*What is required*
In the data below, find the line containing "تبييض الجسم", then set down that line and every later line up to and including the line containing "Толщина материала", exactly.

*Listed entries*
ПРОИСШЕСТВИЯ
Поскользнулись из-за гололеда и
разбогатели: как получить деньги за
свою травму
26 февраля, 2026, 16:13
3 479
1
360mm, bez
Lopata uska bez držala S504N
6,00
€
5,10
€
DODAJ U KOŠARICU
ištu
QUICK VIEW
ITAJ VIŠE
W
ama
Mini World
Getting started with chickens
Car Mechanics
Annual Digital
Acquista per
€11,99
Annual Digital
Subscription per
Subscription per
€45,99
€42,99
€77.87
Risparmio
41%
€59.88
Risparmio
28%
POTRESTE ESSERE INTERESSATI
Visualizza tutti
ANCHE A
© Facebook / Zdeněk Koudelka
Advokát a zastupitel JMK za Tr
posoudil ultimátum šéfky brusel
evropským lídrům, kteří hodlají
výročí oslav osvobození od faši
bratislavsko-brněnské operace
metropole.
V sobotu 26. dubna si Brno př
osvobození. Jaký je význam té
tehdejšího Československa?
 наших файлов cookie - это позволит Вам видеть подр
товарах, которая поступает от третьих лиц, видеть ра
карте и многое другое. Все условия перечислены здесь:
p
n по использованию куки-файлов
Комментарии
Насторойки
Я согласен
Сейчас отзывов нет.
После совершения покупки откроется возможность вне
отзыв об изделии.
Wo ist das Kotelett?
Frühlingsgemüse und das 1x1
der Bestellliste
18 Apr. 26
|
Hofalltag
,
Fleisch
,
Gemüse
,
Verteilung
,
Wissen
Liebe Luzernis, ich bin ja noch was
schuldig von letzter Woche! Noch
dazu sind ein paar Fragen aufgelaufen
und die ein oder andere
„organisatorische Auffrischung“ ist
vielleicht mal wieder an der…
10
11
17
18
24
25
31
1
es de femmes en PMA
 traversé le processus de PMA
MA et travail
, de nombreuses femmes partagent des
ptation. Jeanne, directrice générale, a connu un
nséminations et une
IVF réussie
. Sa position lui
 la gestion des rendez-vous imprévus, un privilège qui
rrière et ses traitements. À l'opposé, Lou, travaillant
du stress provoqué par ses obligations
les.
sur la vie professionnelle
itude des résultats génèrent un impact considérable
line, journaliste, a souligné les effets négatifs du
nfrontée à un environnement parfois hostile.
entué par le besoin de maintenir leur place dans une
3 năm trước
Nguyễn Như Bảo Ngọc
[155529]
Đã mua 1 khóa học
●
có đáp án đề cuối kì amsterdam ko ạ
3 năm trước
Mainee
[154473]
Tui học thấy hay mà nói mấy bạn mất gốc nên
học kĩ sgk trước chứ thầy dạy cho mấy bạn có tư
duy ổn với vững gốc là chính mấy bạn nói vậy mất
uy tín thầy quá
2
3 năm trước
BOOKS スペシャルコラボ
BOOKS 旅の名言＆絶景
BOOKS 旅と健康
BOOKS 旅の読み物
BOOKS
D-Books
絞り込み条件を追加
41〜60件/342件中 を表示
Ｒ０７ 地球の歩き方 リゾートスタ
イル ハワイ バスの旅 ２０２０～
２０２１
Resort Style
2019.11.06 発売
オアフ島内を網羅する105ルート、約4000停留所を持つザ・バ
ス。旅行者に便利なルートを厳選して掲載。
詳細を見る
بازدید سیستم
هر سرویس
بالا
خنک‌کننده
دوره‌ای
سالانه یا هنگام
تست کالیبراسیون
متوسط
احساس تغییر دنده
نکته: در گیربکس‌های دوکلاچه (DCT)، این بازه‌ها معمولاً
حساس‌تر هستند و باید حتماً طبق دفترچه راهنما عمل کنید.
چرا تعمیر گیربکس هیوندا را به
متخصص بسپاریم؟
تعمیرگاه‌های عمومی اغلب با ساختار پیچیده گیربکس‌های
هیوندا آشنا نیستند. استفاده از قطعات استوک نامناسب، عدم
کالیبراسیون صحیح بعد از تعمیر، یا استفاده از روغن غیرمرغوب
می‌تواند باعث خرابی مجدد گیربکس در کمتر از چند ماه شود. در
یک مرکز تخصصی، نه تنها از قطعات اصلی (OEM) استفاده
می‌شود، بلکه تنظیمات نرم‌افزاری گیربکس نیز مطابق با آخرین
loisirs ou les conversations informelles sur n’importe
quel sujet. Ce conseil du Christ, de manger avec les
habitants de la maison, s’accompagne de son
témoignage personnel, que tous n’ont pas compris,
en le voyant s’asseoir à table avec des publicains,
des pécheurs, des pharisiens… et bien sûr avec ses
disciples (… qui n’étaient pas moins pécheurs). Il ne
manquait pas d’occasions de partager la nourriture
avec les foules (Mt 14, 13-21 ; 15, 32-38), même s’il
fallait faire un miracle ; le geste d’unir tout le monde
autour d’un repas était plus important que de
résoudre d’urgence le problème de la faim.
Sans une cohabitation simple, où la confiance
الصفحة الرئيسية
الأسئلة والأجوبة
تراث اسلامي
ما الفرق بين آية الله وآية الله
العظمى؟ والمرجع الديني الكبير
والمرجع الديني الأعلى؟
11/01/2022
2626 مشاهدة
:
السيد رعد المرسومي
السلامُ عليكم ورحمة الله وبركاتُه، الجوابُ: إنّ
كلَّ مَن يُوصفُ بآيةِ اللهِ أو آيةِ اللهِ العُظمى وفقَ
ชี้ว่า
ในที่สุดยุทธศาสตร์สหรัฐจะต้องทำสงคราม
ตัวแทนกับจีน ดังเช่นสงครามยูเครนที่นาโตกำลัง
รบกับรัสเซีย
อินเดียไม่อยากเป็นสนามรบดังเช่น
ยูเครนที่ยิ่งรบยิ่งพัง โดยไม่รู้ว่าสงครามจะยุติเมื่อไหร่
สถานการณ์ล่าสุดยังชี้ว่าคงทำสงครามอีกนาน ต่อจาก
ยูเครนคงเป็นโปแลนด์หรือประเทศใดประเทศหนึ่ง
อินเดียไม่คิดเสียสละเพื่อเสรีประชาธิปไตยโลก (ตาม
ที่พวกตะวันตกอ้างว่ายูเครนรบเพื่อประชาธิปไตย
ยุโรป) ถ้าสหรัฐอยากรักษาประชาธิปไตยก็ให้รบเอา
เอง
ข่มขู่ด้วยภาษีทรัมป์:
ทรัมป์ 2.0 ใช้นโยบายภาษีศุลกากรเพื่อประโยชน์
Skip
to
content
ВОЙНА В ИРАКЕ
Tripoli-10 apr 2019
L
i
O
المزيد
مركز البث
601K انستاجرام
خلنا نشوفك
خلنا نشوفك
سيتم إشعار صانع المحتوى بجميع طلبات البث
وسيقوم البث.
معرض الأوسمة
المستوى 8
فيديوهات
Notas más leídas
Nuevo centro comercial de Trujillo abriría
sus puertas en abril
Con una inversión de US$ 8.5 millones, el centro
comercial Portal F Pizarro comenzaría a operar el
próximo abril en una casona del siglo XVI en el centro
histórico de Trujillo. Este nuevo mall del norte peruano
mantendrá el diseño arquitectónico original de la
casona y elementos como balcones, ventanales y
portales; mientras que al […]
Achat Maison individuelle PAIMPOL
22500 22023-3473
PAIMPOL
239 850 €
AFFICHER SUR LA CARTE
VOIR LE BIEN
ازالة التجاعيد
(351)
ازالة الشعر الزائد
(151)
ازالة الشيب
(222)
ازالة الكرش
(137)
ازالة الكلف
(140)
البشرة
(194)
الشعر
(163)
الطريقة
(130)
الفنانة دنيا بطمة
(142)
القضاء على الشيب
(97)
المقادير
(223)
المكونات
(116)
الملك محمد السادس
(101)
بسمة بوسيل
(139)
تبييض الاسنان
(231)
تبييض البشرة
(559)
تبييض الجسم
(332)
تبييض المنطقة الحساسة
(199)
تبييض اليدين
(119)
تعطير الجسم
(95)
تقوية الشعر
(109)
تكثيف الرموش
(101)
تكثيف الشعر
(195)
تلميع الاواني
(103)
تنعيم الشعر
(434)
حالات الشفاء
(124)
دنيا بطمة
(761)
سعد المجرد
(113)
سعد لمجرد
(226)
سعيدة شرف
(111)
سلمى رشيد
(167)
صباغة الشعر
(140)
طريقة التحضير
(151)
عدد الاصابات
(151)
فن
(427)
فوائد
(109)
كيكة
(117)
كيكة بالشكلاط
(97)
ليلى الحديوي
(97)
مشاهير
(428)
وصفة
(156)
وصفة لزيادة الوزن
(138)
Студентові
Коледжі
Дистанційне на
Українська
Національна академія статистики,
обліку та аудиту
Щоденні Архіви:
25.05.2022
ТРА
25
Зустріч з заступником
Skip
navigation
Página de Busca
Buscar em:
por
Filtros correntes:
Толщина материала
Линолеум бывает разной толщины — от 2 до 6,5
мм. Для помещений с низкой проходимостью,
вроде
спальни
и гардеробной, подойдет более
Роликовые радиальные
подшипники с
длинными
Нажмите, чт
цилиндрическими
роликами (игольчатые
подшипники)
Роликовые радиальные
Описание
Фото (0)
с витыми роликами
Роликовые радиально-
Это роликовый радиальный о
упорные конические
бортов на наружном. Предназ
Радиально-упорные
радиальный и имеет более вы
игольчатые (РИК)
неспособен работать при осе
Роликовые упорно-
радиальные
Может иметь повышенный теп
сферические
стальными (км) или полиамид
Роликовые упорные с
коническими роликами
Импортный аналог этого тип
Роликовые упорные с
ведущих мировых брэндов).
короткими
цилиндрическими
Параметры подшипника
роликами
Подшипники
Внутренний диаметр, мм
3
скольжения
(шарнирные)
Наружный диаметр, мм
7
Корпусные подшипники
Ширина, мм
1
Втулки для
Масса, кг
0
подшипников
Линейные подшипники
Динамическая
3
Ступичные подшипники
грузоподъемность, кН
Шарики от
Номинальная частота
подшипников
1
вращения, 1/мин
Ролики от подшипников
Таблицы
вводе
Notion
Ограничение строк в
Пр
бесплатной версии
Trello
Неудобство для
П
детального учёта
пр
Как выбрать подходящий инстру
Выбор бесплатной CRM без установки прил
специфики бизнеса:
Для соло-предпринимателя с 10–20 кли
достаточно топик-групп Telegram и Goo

*Task answer*
تبييض الجسم
(332)
تبييض المنطقة الحساسة
(199)
تبييض اليدين
(119)
تعطير الجسم
(95)
تقوية الشعر
(109)
تكثيف الرموش
(101)
تكثيف الشعر
(195)
تلميع الاواني
(103)
تنعيم الشعر
(434)
حالات الشفاء
(124)
دنيا بطمة
(761)
سعد المجرد
(113)
سعد لمجرد
(226)
سعيدة شرف
(111)
سلمى رشيد
(167)
صباغة الشعر
(140)
طريقة التحضير
(151)
عدد الاصابات
(151)
فن
(427)
فوائد
(109)
كيكة
(117)
كيكة بالشكلاط
(97)
ليلى الحديوي
(97)
مشاهير
(428)
وصفة
(156)
وصفة لزيادة الوزن
(138)
Студентові
Коледжі
Дистанційне на
Українська
Національна академія статистики,
обліку та аудиту
Щоденні Архіви:
25.05.2022
ТРА
25
Зустріч з заступником
Skip
navigation
Página de Busca
Buscar em:
por
Filtros correntes:
Толщина материала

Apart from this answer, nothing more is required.